PROBLEM DESCRIPTION:
Restate word for word the lines of the material below, from the line with "cy_px: 1059" to the line with "f_number: 2.2", both lines included, and no others.

ENTRIES PROVIDED:
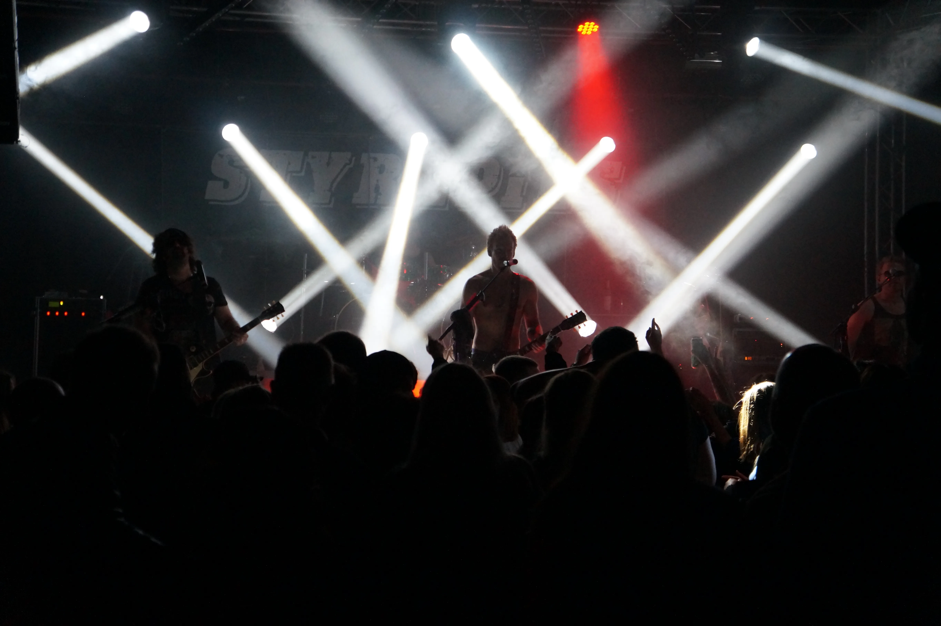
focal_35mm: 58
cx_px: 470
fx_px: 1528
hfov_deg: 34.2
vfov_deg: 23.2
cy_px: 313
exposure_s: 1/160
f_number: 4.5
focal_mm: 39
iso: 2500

* * *

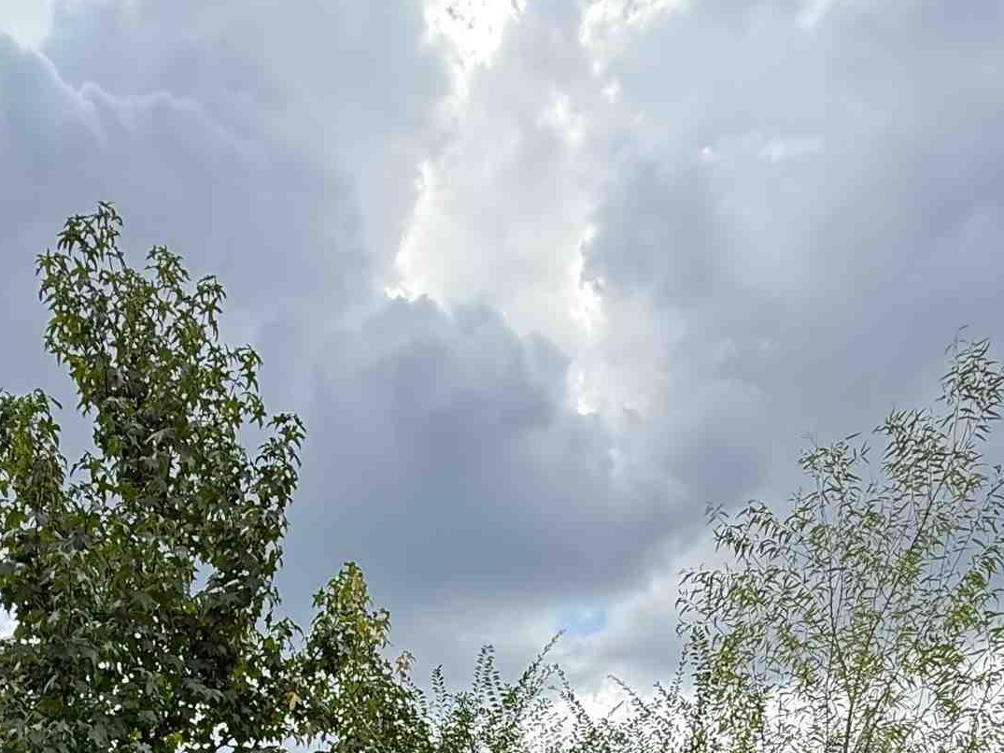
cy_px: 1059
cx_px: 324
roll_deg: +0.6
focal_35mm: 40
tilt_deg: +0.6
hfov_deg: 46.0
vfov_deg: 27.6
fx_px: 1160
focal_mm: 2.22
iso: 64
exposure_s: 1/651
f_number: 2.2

==

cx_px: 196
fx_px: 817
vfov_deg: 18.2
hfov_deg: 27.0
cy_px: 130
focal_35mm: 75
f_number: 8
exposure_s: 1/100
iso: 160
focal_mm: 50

EXPECTED ANSWER:
cy_px: 1059
cx_px: 324
roll_deg: +0.6
focal_35mm: 40
tilt_deg: +0.6
hfov_deg: 46.0
vfov_deg: 27.6
fx_px: 1160
focal_mm: 2.22
iso: 64
exposure_s: 1/651
f_number: 2.2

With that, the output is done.